# rebuild on blown diesel engine



## kenfinlon (Mar 24, 2010)

Blown 3 cylinder Wynmar Diesel Engine S.N(3TNE82) out of a TB125 Mini Escavator, considerable damage.
Needs oversized pistons, anybody have an idea on a max bore size and approximate price? Would it be worth it? Rebuild or replace?


----------



## cubicinches (Oct 19, 2008)

You mean *Yanmar* 3TNE82?

Bring Vaseline when you go to get those parts.


----------



## 2COR517 (Oct 23, 2008)

Mmmmm


----------



## buckwheat_la (Oct 11, 2009)

cubicinches;1031998 said:


> You mean *Yanmar* 3TNE82?
> 
> Bring Vaseline when you go to get those parts.

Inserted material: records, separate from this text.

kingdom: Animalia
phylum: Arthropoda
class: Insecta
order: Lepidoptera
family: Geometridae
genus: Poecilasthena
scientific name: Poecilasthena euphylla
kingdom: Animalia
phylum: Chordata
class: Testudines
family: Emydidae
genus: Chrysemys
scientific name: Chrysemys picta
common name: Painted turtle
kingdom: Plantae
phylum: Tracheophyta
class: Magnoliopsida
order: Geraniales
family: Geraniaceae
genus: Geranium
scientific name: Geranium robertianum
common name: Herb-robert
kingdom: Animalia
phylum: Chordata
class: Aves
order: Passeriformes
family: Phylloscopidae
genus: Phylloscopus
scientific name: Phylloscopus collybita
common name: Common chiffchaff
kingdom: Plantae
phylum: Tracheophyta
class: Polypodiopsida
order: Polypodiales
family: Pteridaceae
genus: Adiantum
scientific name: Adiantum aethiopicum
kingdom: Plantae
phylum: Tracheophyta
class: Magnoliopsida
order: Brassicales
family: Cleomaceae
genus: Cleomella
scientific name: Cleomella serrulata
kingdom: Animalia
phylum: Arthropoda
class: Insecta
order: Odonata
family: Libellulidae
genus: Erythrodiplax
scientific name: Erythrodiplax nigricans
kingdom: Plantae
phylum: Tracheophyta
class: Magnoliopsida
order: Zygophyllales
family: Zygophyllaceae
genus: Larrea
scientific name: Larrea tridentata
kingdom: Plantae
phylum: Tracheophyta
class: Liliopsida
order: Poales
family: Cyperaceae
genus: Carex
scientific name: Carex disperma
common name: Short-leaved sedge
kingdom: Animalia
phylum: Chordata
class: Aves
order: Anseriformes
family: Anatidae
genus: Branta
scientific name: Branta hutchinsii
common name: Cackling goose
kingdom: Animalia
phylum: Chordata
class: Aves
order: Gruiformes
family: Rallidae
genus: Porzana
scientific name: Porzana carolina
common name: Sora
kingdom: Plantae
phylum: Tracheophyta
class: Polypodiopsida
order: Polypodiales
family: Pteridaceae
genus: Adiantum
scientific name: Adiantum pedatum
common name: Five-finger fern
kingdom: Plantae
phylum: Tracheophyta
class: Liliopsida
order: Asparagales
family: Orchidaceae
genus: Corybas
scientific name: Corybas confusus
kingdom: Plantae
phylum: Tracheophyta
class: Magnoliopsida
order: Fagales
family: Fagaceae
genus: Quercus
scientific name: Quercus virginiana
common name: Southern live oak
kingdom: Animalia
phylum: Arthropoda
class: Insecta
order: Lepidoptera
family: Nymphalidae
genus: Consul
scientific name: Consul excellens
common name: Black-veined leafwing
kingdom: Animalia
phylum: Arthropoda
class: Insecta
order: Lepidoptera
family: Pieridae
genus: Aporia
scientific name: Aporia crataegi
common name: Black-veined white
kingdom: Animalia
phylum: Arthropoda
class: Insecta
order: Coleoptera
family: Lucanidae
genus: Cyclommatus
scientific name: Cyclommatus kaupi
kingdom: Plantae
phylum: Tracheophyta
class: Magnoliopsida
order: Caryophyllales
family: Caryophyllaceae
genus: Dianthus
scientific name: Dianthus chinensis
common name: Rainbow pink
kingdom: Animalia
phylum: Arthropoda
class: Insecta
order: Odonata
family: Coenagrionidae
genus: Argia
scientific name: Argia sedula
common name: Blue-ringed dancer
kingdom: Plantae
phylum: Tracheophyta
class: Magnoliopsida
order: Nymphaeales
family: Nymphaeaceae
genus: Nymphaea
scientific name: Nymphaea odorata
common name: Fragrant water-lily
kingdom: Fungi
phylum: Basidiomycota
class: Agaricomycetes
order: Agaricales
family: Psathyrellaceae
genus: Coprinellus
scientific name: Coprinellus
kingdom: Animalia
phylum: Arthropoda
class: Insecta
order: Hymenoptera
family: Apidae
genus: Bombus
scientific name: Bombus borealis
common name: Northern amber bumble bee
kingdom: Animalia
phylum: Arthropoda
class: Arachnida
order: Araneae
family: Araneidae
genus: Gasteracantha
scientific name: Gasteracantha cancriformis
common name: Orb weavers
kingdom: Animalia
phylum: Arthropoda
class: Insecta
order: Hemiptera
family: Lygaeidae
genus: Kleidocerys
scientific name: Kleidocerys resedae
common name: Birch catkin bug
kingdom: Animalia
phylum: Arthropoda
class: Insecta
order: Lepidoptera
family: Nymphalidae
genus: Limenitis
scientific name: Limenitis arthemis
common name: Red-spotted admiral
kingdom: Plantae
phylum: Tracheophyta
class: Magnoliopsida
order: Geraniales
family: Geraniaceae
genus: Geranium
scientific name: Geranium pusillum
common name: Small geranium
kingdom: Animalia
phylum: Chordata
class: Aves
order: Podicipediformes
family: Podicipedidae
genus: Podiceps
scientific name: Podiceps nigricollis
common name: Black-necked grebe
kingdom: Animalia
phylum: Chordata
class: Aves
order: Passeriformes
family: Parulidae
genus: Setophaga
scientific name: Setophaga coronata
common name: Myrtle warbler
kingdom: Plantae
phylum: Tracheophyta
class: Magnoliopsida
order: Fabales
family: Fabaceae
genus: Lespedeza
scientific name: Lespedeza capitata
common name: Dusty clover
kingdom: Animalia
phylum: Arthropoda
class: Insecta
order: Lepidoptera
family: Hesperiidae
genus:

lmfao, yeah, you might want a old leather shoe to bite down on too


----------



## Gumpy52 (Nov 29, 2009)

Too bad it's not a kubota diesel, these people have a great deal on a 21 hp. diesel.https://www.surpluscenter.com/item.asp?item=28-1719&catname=engines


----------



## Bandit (Jan 5, 2005)

They have some used ones listed here
http://www.dieselenginetrader.com/

You could also check here
http://www.foleyengines.com/

Bob


----------